Friday, 27 March 2009

Jive Talkin'

I can't stop crying. I don't know if it was that crying video I found on Videogum the other day or that I'm just a total girl or my stupid emotions are being forced out of me whether I want them to or not (not. Go AWAY emotions. Leave me here in my robot-from-the-future bliss). It was one thing to cry over Laura Roslin dying on BSG (shut up shut up, I don't care) but the Dog Trust advert and the new Children's Centres DVD that was launched at work today has also made me tear up recently. I've not been like, bawling, but I have been tearing. I think it's because the BSG finale has been on my mind so much (shut up shut up, I don't care).

Because, seriously, the BSG finale sucked ASS amirite? (I'm aware that's the nerdherdiest thing I've ever written). Here's the thing, don't spend four years telling a story of progression, of people (and cylons) becoming human (my favourite kind of story), of the journeys that have to be undertaken, of the sacrifices that have to be made, and then have it all tied up in a neat little package at the end. That's insulting. BSG has never been about neat packages and shiny surfaces. It's been dirt and sweat and blood and tears. That's why we like it, I mean, space battles ftw for sure but there's only so much excitement to be gleaned from guns and explosions. It's a lot of excitement to be fair but it is, ultimately, finite.

What made me love it was the psychology, the theology, the angels, the no-right-or-wrong. It was messy and painful. It was life. They made the last hour not about life and about tying up loose ends. Loose ends never get tied up in life, they shouldn't have been on this show. But ok, fine, it needed an ending and they gave it one. What hurts is that they gave it the worst ending of all because what the survivors learned from everything they'd been through was to start again with a clean slate. Christ. On. A. Battlestar. That is not the lesson we set out to learn on our hero's journey. Ooh, this hasn't gone very well, can I just cash in my chips and start over? No, no, and no again. You cannot do that. That is not how it works. All of this has happened before and all of this will happen again. The crucial this is that it doesn't need to, but the only way you can stop it is from accepting the past and learning from your mistakes. That means moving forwards, not backwards. Creating a future, not looking misty eyed at the past. It was basically the equivalent of The Daily Mail being put in charge of England. They're obsessed with recreating this mythical time when children obeyed their parents, the streets were safe to walk at night, there was no crime, no immigration, no drugs, no prostitution. You don't need me to tell you that this is bullshit. That what the Daily Mail yearn for NEVER EXISTED. Life is messy now and has always been messy. It will continue to be messy but it does get better. Because the future is A-L-W-A-Y-S better. But only because we continue to strive to make it better, to explore, to learn from the past. Rosa Parks making a stand, sparking a movement. Harvey Milk standing up for himself and all those like him. Intelligence, bravery, curiosity. It gets better only because we want it to get better. It doesn't get better because we pretend the bad stuff didn't happen. We've all had that feeling that I wish none of this had gone down, I wish I could just forget about it all, it's too painful but the only way we grow is to reach the other side of that. It's not about forgetting, it's not about clean slates, it's about accepting and changing.

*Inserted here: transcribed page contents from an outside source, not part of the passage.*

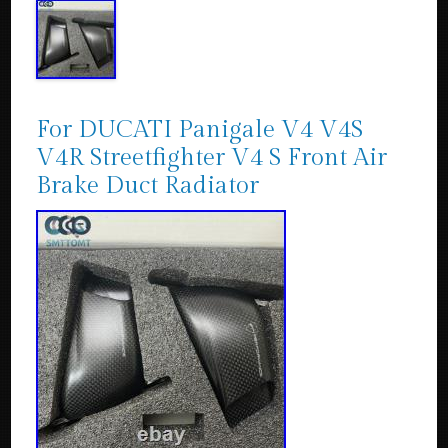
For DUCATI Panigale V4 V4S
V4R Streetfighter V4 S Front Air
Brake Duct Radiator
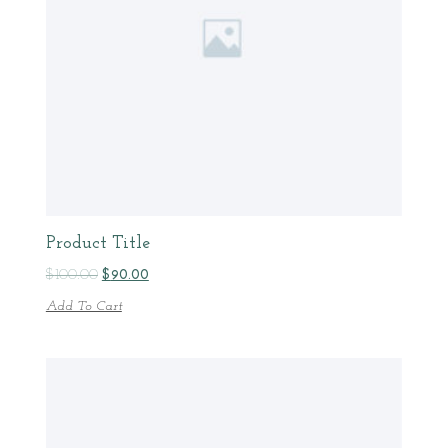
Product Title
$
100.00
$
90.00
Add To Cart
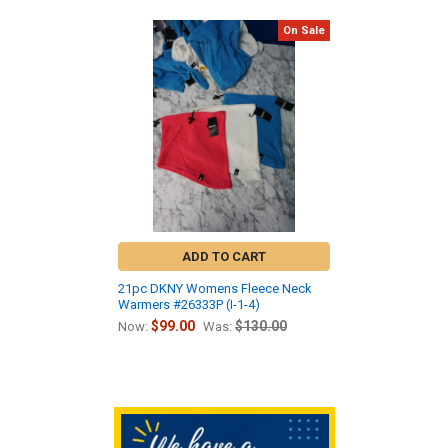
On Sale
Related
Products
ADD TO CART
21pc DKNY Womens Fleece Neck
Warmers #26333P (I-1-4)
$99.00
$130.00
Now:
Was:
Sidebar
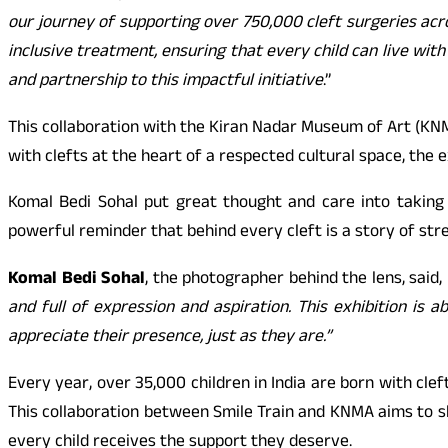
our journey of supporting over 750,000 cleft surgeries acr
inclusive treatment, ensuring that every child can live wit
and partnership to this impactful initiative
.”
This collaboration with the Kiran Nadar Museum of Art (KNM
with clefts at the heart of a respected cultural space, the ex
Komal Bedi Sohal put great thought and care into taking
powerful reminder that behind every cleft is a story of stre
Komal Bedi Sohal
, the photographer behind the lens, said,
and full of expression and aspiration. This exhibition is
appreciate their presence, just as they are.”
Every year, over 35,000 children in India are born with cle
This collaboration between Smile Train and KNMA aims to sh
every child receives the support they deserve.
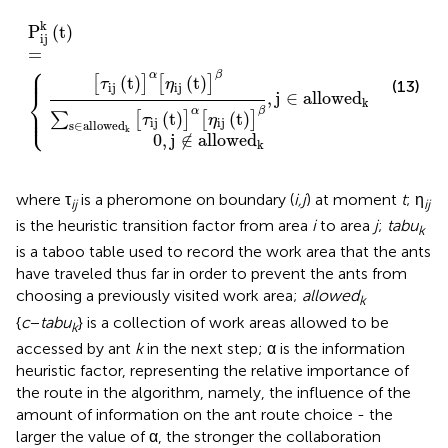
wed
∉
allowed
k
P
[
ij
τ
ij
k
(
(
t
t
)
)
]
=
k
α
{
[
η
ij
(
t
)
]
β
,
j
∈
allowed
k
k
P
(
t
)
ij
=
⎧
⎪

⎪
α
β
(
t
)
(
t
)
[
]
[
]
τ
η
(13)
ij
ij
⎨
,
j
∈
allowed
k
⎪

⎩
⎪
α
β
(
t
)
(
t
)
∑
[
]
[
]
τ
η
ij
ij
s
∈
allowed
k
0
,
j
∉
allowed
k
where τ
is a pheromone on boundary (
i,j
) at moment
t
; η
ij
ij
is the heuristic transition factor from area
i
to area
j
;
tabu
k
is a taboo table used to record the work area that the ants
have traveled thus far in order to prevent the ants from
choosing a previously visited work area;
allowed
k
{
c
−
tabu
} is a collection of work areas allowed to be
k
accessed by ant
k
in the next step; α is the information
heuristic factor, representing the relative importance of
the route in the algorithm, namely, the influence of the
amount of information on the ant route choice - the
larger the value of α, the stronger the collaboration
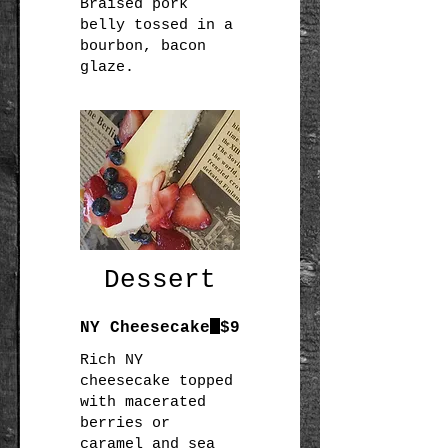
Braised pork
belly tossed in a
bourbon, bacon
glaze.
Dessert
NY Cheesecake
$9
Rich NY
cheesecake topped
with macerated
berries or
caramel and sea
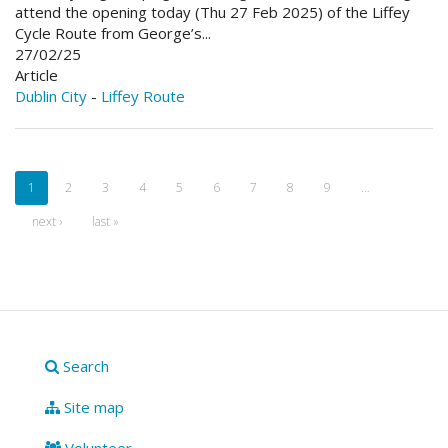
attend the opening today (Thu 27 Feb 2025) of the Liffey
Cycle Route from George’s...
27/02/25
Article
Dublin City
-
Liffey Route
1
2
3
4
5
6
7
8
9
…
next ›
last »
Search
Site map
Volunteer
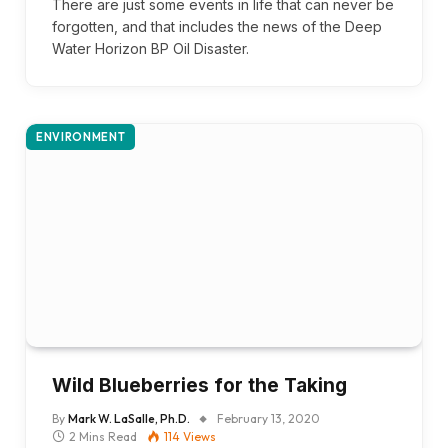
There are just some events in life that can never be
forgotten, and that includes the news of the Deep
Water Horizon BP Oil Disaster.
ENVIRONMENT
Wild Blueberries for the Taking
By
Mark W. LaSalle, Ph.D.
February 13, 2020
2 Mins Read
114
Views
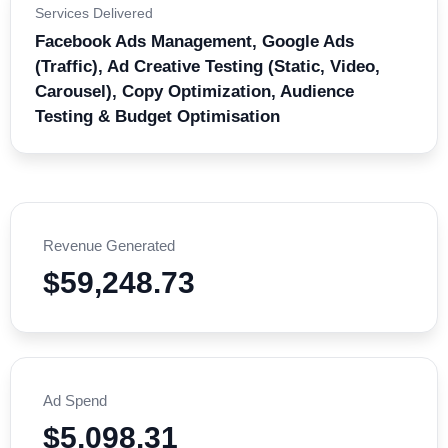
Services Delivered
Facebook Ads Management, Google Ads
(Traffic), Ad Creative Testing (Static, Video,
Carousel), Copy Optimization, Audience
Testing & Budget Optimisation
Revenue Generated
$59,248.73
Ad Spend
$5,098.31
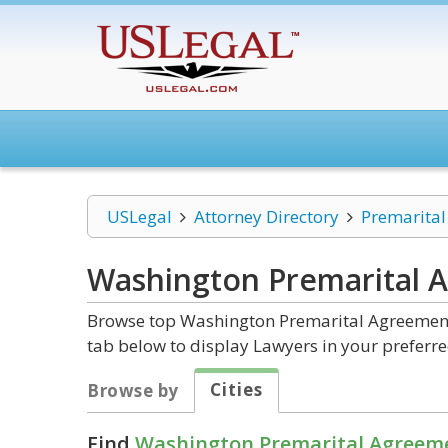
USLegal
Attorney Directory
Premarita
Washington Premarital 
Browse top Washington Premarital Agreements
tab below to display Lawyers in your preferre
Cities
Browse by
Find
Washington Premarital Agreem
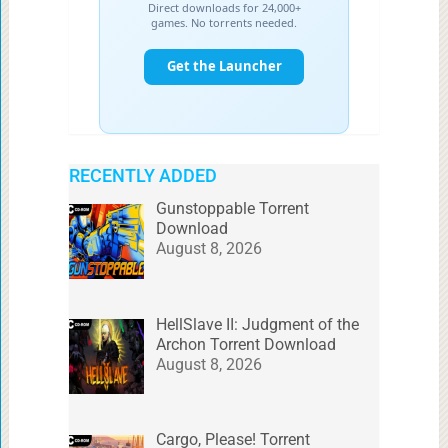
RECENTLY ADDED
Gunstoppable Torrent
Download
August 8, 2026
HellSlave II: Judgment of the
Archon Torrent Download
August 8, 2026
Cargo, Please! Torrent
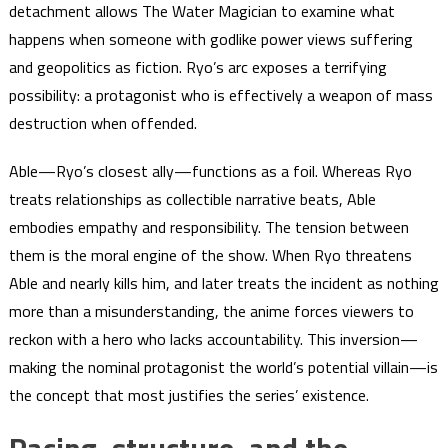
detachment allows The Water Magician to examine what
happens when someone with godlike power views suffering
and geopolitics as fiction. Ryo’s arc exposes a terrifying
possibility: a protagonist who is effectively a weapon of mass
destruction when offended.
Able—Ryo’s closest ally—functions as a foil. Whereas Ryo
treats relationships as collectible narrative beats, Able
embodies empathy and responsibility. The tension between
them is the moral engine of the show. When Ryo threatens
Able and nearly kills him, and later treats the incident as nothing
more than a misunderstanding, the anime forces viewers to
reckon with a hero who lacks accountability. This inversion—
making the nominal protagonist the world’s potential villain—is
the concept that most justifies the series’ existence.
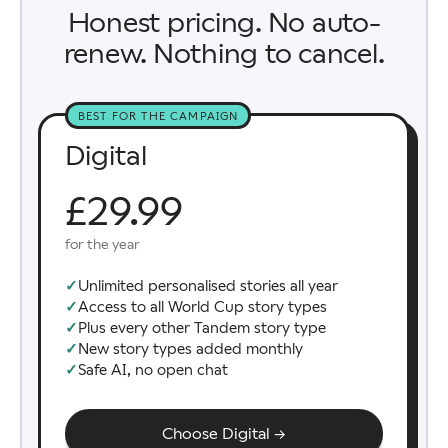
Honest pricing. No auto-
renew. Nothing to cancel.
BEST FOR THE CAMPAIGN
Digital
£29.99
for the year
✓
Unlimited personalised stories all year
✓
Access to all World Cup story types
✓
Plus every other Tandem story type
✓
New story types added monthly
✓
Safe AI, no open chat
Choose Digital →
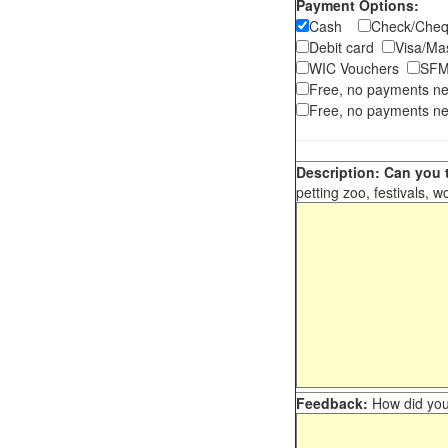
Payment Options:
Cash
Check/Ch
Debit card
Visa/M
WIC Vouchers
SFM
Free, no payments n
Free, no payments ne
Description: Can you t
petting zoo, festivals, w
Feedback:
How did you 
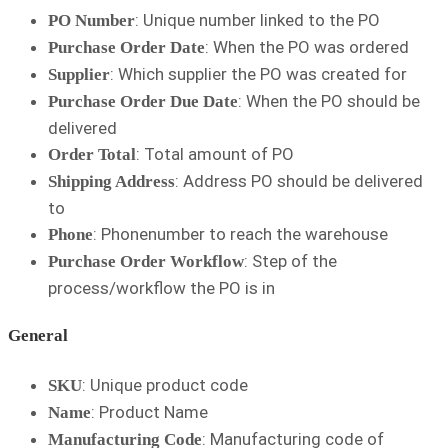
: Unique number linked to the PO
PO Number
: When the PO was ordered
Purchase Order Date
: Which supplier the PO was created for
Supplier
: When the PO should be
Purchase Order Due Date
delivered
: Total amount of PO
Order Total
: Address PO should be delivered
Shipping Address
to
: Phonenumber to reach the warehouse
Phone
: Step of the
Purchase Order Workflow
process/workflow the PO is in
General
: Unique product code
SKU
: Product Name
Name
: Manufacturing code of
Manufacturing Code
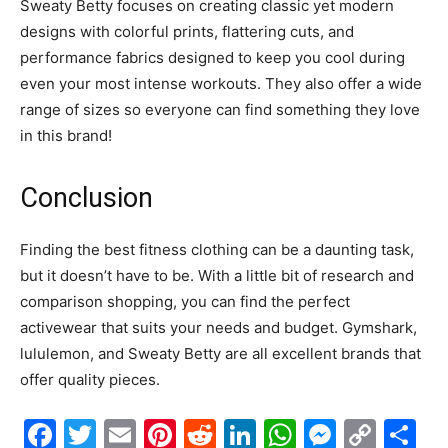
Sweaty Betty focuses on creating classic yet modern
designs with colorful prints, flattering cuts, and
performance fabrics designed to keep you cool during
even your most intense workouts. They also offer a wide
range of sizes so everyone can find something they love
in this brand!
Conclusion
Finding the best fitness clothing can be a daunting task,
but it doesn’t have to be. With a little bit of research and
comparison shopping, you can find the perfect
activewear that suits your needs and budget. Gymshark,
lululemon, and Sweaty Betty are all excellent brands that
offer quality pieces.
Facebook
Twitter
Email
Pinterest
Reddit
LinkedIn
WhatsAp
Messe
Cop
S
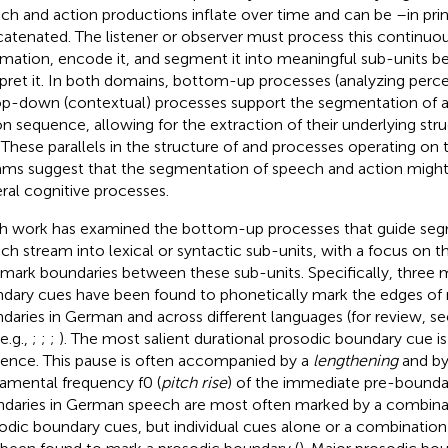
ch and action productions inflate over time and can be –in pri
atenated. The listener or observer must process this continuo
rmation, encode it, and segment it into meaningful sub-units be
rpret it. In both domains, bottom-up processes (analyzing perce
op-down (contextual) processes support the segmentation of a
on sequence, allowing for the extraction of their underlying st
. These parallels in the structure of and processes operating on
ams suggest that the segmentation of speech and action might
ral cognitive processes.
 work has examined the bottom-up processes that guide seg
ch stream into lexical or syntactic sub-units, with a focus on 
 mark boundaries between these sub-units. Specifically, three 
dary cues have been found to phonetically mark the edges of 
daries in German and across different languages (for review, s
e.g.,
;
;
;
). The most salient durational prosodic boundary cue i
ilence. This pause is often accompanied by a
lengthening
and by
amental frequency f0 (
pitch rise
) of the immediate pre-bounda
daries in German speech are most often marked by a combinat
odic boundary cues, but individual cues alone or a combinatio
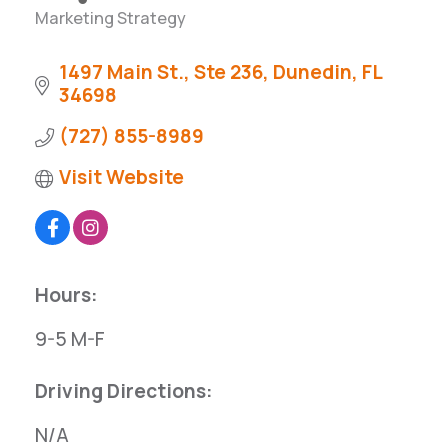
Marketing Strategy
Categories
1497 Main St., Ste 236
Dunedin
FL
34698
(727) 855-8989
Visit Website
Hours:
9-5 M-F
Driving Directions:
N/A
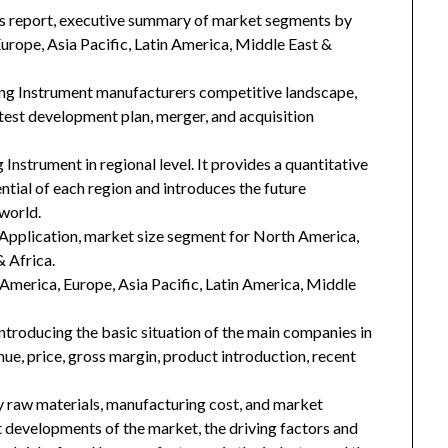
his report, executive summary of market segments by
rope, Asia Pacific, Latin America, Middle East &
ing Instrument manufacturers competitive landscape,
latest development plan, merger, and acquisition
Instrument in regional level. It provides a quantitative
tial of each region and introduces the future
world.
Application, market size segment for North America,
& Africa.
h America, Europe, Asia Pacific, Latin America, Middle
introducing the basic situation of the main companies in
enue, price, gross margin, product introduction, recent
key raw materials, manufacturing cost, and market
 developments of the market, the driving factors and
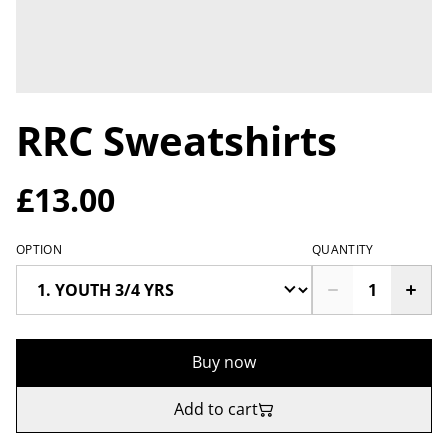
RRC Sweatshirts
£13.00
OPTION
QUANTITY
Buy now
Add to cart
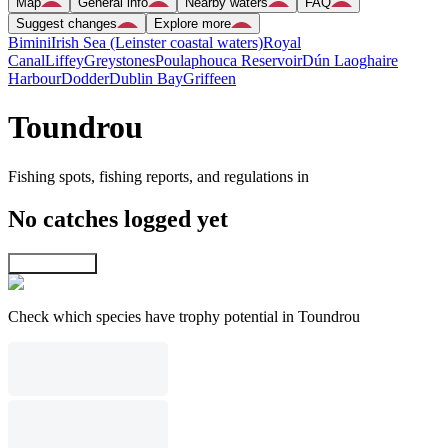
Map
General info
Nearby waters
FAQ
Suggest changes
Explore more
Bimini
Irish Sea (Leinster coastal waters)
Royal
Canal
Liffey
Greystones
Poulaphouca Reservoir
Dún Laoghaire
Harbour
Dodder
Dublin Bay
Griffeen
Toundrou
Fishing spots, fishing reports, and regulations in
No catches logged yet
Explore map
Check which species have trophy potential in Toundrou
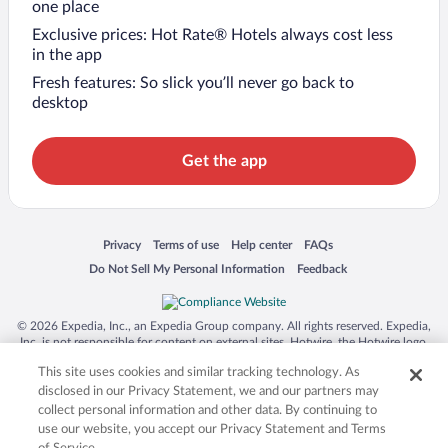
one place
Exclusive prices: Hot Rate® Hotels always cost less
in the app
Fresh features: So slick you’ll never go back to
desktop
Get the app
Opens in a new window
Opens in a new window
Opens in a new window
Opens in a new window
Privacy
Terms of use
Help center
FAQs
Opens in a new window
Opens in a new window
Do Not Sell My Personal Information
Feedback
© 2026 Expedia, Inc., an Expedia Group company. All rights reserved. Expedia,
Inc. is not responsible for content on external sites. Hotwire, the Hotwire logo,
Hot Rate, and "4-star hotels. 2-star prices." are either registered trademarks or
This site uses cookies and similar tracking technology. As
trademarks of Expedia, Inc. in the US and/or other countries. Other logos or
product and company names mentioned herein may be the property of their
disclosed in our Privacy Statement, we and our partners may
respective owners. CST 2029030-50.
collect personal information and other data. By continuing to
use our website, you accept our Privacy Statement and Terms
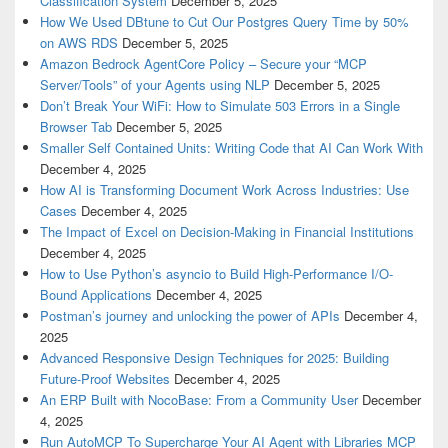
Classification System
December 5, 2025
How We Used DBtune to Cut Our Postgres Query Time by 50%
on AWS RDS
December 5, 2025
Amazon Bedrock AgentCore Policy – Secure your “MCP
Server/Tools” of your Agents using NLP
December 5, 2025
Don’t Break Your WiFi: How to Simulate 503 Errors in a Single
Browser Tab
December 5, 2025
Smaller Self Contained Units: Writing Code that AI Can Work With
December 4, 2025
How AI is Transforming Document Work Across Industries: Use
Cases
December 4, 2025
The Impact of Excel on Decision‑Making in Financial Institutions
December 4, 2025
How to Use Python’s asyncio to Build High-Performance I/O-
Bound Applications
December 4, 2025
Postman’s journey and unlocking the power of APIs
December 4,
2025
Advanced Responsive Design Techniques for 2025: Building
Future-Proof Websites
December 4, 2025
An ERP Built with NocoBase: From a Community User
December
4, 2025
Run AutoMCP To Supercharge Your AI Agent with Libraries MCP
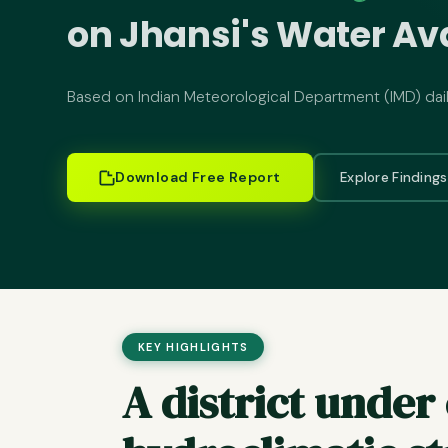
on Jhansi's Water Ava
Based on Indian Meteorological Department (IMD) dai
Download Free Report
Explore Finding
KEY HIGHLIGHTS
A district unde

It just feels like the writers lost their nerve. I could have come up with all that stuff. What I want from my art is something different, something I hadn't thought of, a new perspective from which to view the world. They gave me something glib, something that didn't feel talked out to all it's logical conclusions. It all seemed first, rather than final, draft. Like the Opera House vision. All of that amounted to some people walking down a corridor? That's ridonk. I've always defended the writers right to not have everything mapped out exactly from start to finish because that's what it is to write. That's the process. Added to which I think it's more creative to write yourself into a situation that seems impossible to get out of and then use your imagination and your intelligence and your bravery and your curiosity to make something even more beautiful out of it than you'd originally conceived. That's what BSG gave me time after time, except for this one time when they didn't make the brave choices. They made the easy choices.

And why set up all this Greek mythology? The zodiac, the Gods, the names of ancient heroes if it wasn't going to mean anything later? WHY BSG WHY? It bothers me is all. Not a lot though. I'm totally not a nerd. How about that sporting team that plays sports huh? Pretty sporty and shit right? (I am so right).